Rest Day Read (SR-33)
Rip Van Winkle by Washington Irving
"Whoever has made a voyage up the Hudson must remember the Kaatskill mountains. They are a dismembered branch of the great Appalachian family, and are seen away to the west of the river, swelling up to a noble height, and lording it over the surrounding country. Every change of season, every change of weather, indeed, every hour of the day, produces some change in the magical hues and shapes of these mountains, and they are regarded by all the good wives, far and near, as perfect barometers. When the weather is fair and settled, they are clothed in blue and purple, and print their bold outlines on the clear evening sky, but, sometimes, when the rest of the landscape is cloudless, they will gather hood of gray vapors about their summits, which, in the last rays of the setting sun, will glow and light up like a crown of glory."

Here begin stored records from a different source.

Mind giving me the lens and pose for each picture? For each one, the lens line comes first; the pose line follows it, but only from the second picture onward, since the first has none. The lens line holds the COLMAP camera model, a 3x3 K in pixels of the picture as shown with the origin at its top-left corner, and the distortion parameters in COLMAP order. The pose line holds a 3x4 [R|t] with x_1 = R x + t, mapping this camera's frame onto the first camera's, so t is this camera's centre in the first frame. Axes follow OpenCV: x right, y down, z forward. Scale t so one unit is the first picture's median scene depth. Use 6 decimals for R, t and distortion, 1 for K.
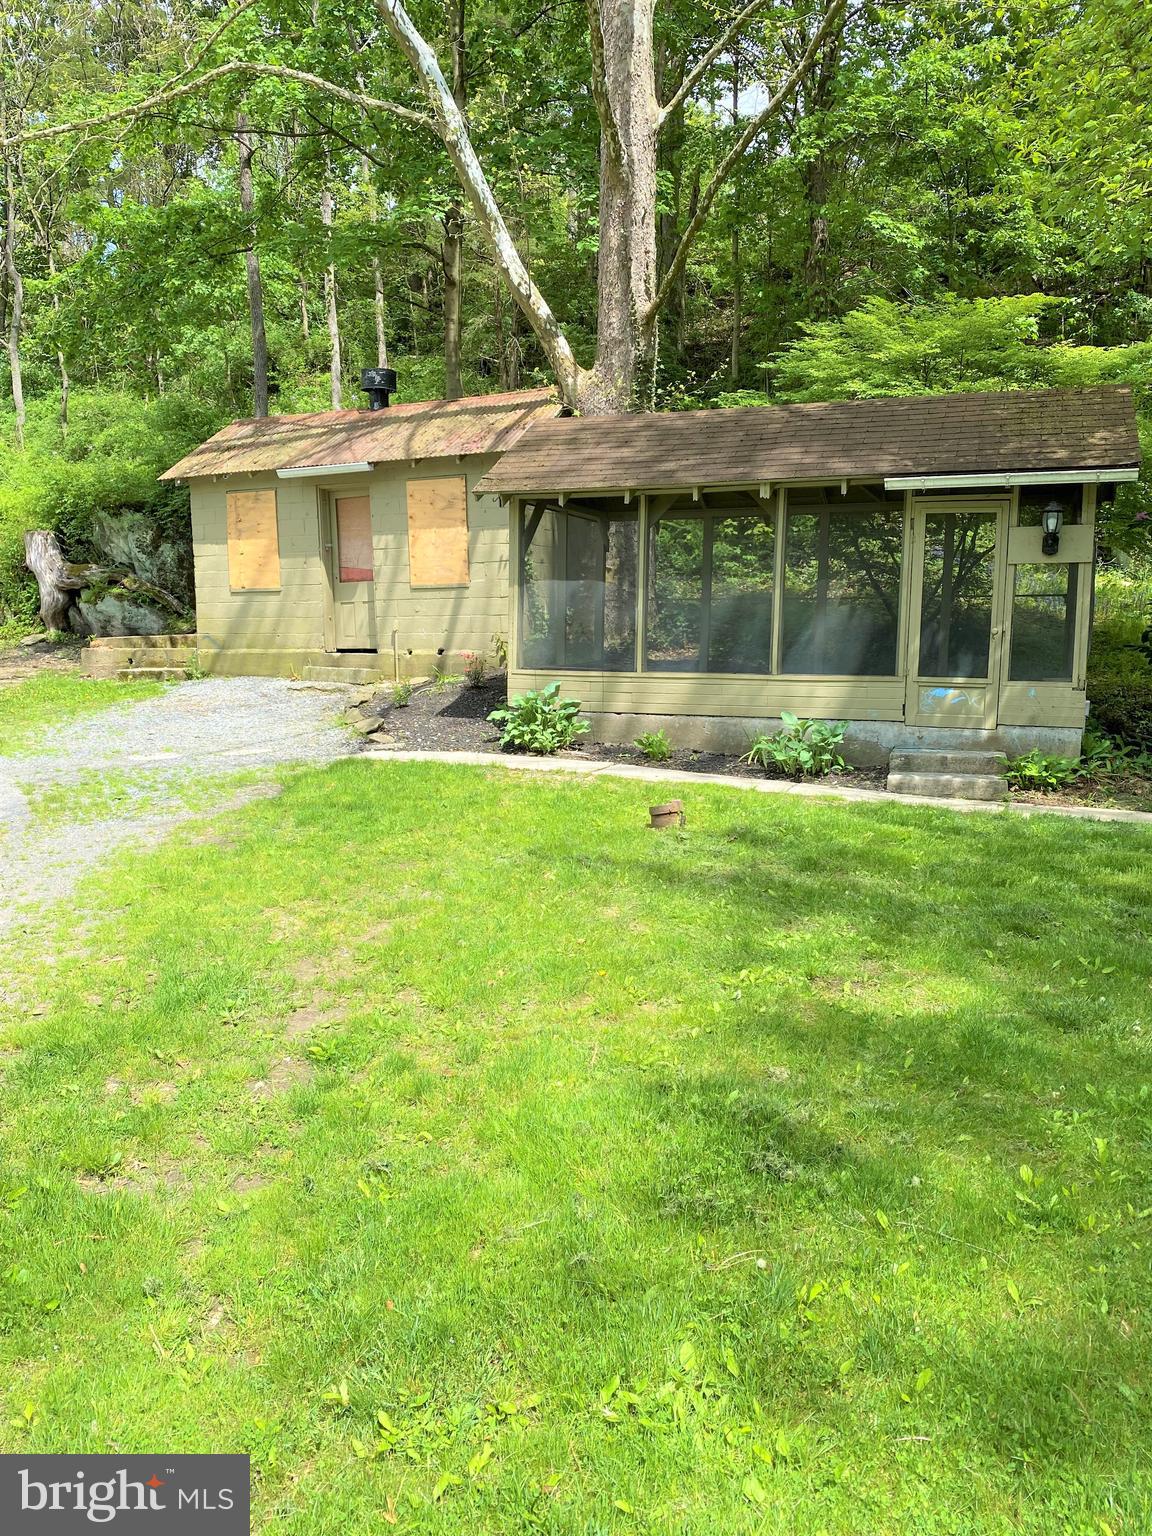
lens RADIAL K [[1181.4, 0, 578.5], [0, 1181.4, 739.2], [0, 0, 1]] dist [0.046729, -0.056818]
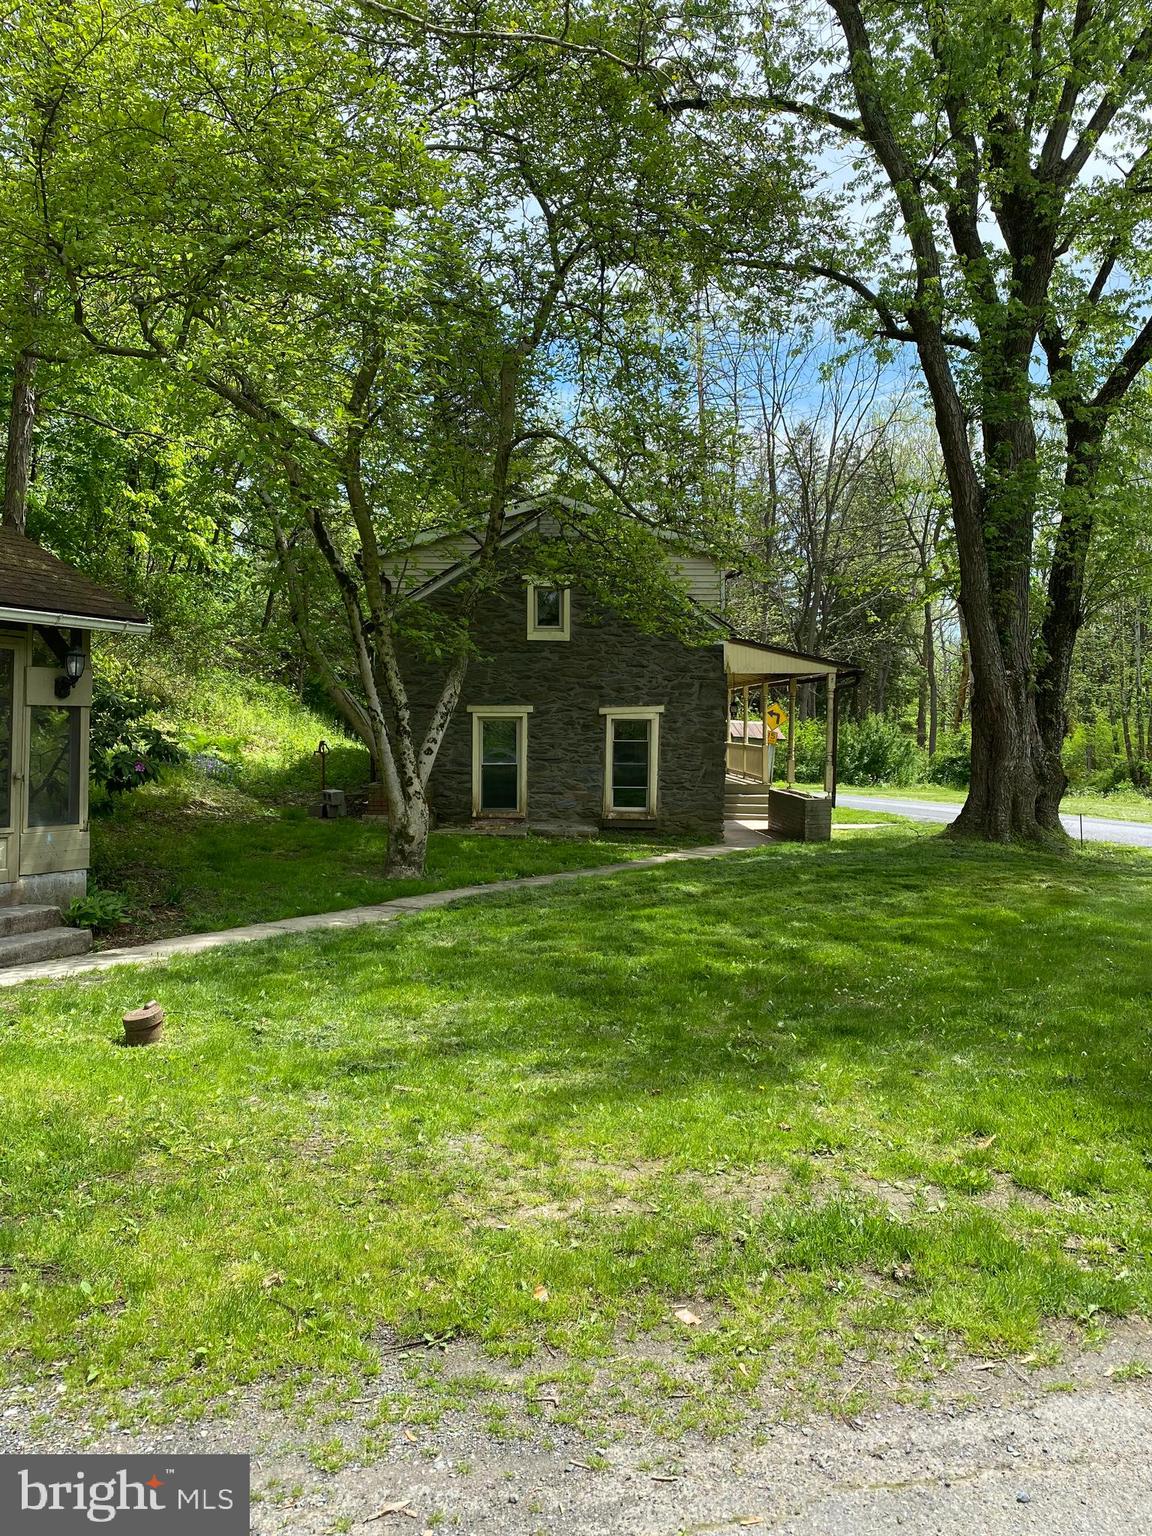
lens RADIAL K [[1181.4, 0, 578.5], [0, 1181.4, 739.2], [0, 0, 1]] dist [0.046729, -0.056818]
pose [[0.071456, -0.004759, 0.997432, -0.563403], [0.100927, 0.994891, -0.002483, -0.074216], [-0.992324, 0.100846, 0.071571, 0.508901]]
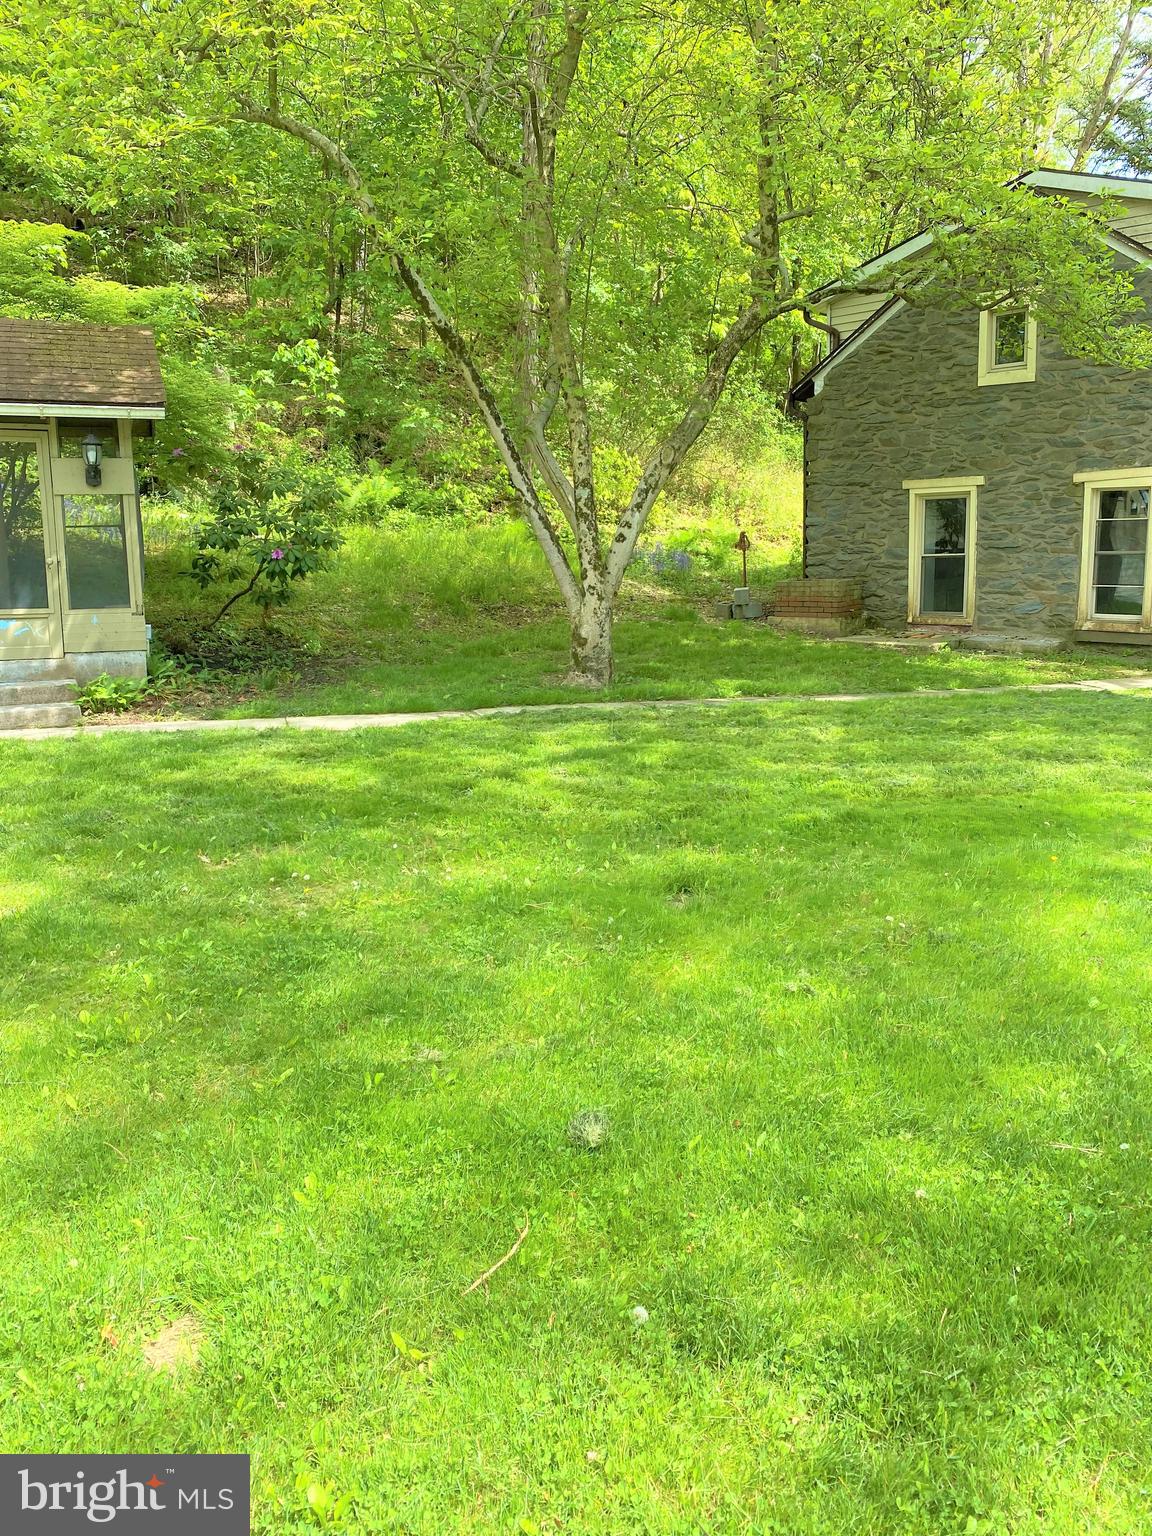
lens RADIAL K [[1181.4, 0, 578.5], [0, 1181.4, 739.2], [0, 0, 1]] dist [0.046729, -0.056818]
pose [[0.744669, -0.123454, 0.655917, 0.000660], [0.087347, 0.992319, 0.087604, 0.010734], [-0.661694, -0.007943, 0.749732, -0.065891]]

Washington Irving not only wrote great stories, but his descriptive narrative virtually takes the reader away to simpler days and transports one right smack into the middle of the Hudson River valley. Look above at the way he described the Kaatskill Mountains. Beautiful stuff.
Rip Van Winkle and The Legend of Sleepy Hollow are foundations of the American short story canon and are two of my all time favorite reads. There are very few characters ever set to paper which are as sympathetic as Rip Van Winkle and his trusty dog, Wolf. I think I would really enjoy sitting around Vedder's Inn and deliberate the day away. How about you?